SUPPLIED RECORDS:
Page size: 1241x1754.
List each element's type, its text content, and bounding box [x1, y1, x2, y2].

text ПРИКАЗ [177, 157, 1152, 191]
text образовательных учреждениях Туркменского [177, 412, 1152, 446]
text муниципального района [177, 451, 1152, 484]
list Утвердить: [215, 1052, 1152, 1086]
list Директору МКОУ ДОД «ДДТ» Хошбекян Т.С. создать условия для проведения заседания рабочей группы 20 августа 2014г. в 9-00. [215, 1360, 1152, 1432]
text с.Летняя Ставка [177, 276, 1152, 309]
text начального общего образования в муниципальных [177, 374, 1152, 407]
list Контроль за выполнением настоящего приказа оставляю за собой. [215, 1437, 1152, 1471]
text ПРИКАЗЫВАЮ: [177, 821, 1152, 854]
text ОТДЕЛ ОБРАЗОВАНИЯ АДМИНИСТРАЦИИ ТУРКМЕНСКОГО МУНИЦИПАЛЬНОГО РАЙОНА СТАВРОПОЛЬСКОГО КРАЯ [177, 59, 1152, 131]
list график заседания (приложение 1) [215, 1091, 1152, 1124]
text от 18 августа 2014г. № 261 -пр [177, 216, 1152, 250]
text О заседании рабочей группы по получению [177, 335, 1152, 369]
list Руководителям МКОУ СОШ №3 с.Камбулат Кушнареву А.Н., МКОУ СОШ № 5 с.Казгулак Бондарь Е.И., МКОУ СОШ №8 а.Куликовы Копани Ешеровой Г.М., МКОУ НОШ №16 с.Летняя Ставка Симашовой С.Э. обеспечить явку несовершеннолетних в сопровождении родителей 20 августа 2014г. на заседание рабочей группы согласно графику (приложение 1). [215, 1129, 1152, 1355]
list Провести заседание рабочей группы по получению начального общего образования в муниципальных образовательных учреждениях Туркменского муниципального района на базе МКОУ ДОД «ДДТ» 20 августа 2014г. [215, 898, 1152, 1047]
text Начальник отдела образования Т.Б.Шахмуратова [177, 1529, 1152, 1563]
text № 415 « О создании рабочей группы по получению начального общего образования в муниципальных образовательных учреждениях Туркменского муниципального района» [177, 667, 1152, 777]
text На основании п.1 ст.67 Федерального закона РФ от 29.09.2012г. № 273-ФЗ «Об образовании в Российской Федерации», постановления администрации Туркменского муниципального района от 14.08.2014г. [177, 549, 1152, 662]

WORK INSTRUCTION: Every record, word for word, must be returned.

RESPONSE AREA:
Page size: 1241x1754.
List each element's type, its text content, and bounding box [x1, y1, x2, y2].

text ПРИКАЗ [177, 157, 1152, 191]
text образовательных учреждениях Туркменского [177, 412, 1152, 446]
text муниципального района [177, 451, 1152, 484]
list Утвердить: [215, 1052, 1152, 1086]
list Директору МКОУ ДОД «ДДТ» Хошбекян Т.С. создать условия для проведения заседания рабочей группы 20 августа 2014г. в 9-00. [215, 1360, 1152, 1432]
text с.Летняя Ставка [177, 276, 1152, 309]
text начального общего образования в муниципальных [177, 374, 1152, 407]
list Контроль за выполнением настоящего приказа оставляю за собой. [215, 1437, 1152, 1471]
text ПРИКАЗЫВАЮ: [177, 821, 1152, 854]
text ОТДЕЛ ОБРАЗОВАНИЯ АДМИНИСТРАЦИИ ТУРКМЕНСКОГО МУНИЦИПАЛЬНОГО РАЙОНА СТАВРОПОЛЬСКОГО КРАЯ [177, 59, 1152, 131]
list график заседания (приложение 1) [215, 1091, 1152, 1124]
text от 18 августа 2014г. № 261 -пр [177, 216, 1152, 250]
text О заседании рабочей группы по получению [177, 335, 1152, 369]
list Руководителям МКОУ СОШ №3 с.Камбулат Кушнареву А.Н., МКОУ СОШ № 5 с.Казгулак Бондарь Е.И., МКОУ СОШ №8 а.Куликовы Копани Ешеровой Г.М., МКОУ НОШ №16 с.Летняя Ставка Симашовой С.Э. обеспечить явку несовершеннолетних в сопровождении родителей 20 августа 2014г. на заседание рабочей группы согласно графику (приложение 1). [215, 1129, 1152, 1355]
list Провести заседание рабочей группы по получению начального общего образования в муниципальных образовательных учреждениях Туркменского муниципального района на базе МКОУ ДОД «ДДТ» 20 августа 2014г. [215, 898, 1152, 1047]
text Начальник отдела образования Т.Б.Шахмуратова [177, 1529, 1152, 1563]
text № 415 « О создании рабочей группы по получению начального общего образования в муниципальных образовательных учреждениях Туркменского муниципального района» [177, 667, 1152, 777]
text На основании п.1 ст.67 Федерального закона РФ от 29.09.2012г. № 273-ФЗ «Об образовании в Российской Федерации», постановления администрации Туркменского муниципального района от 14.08.2014г. [177, 549, 1152, 662]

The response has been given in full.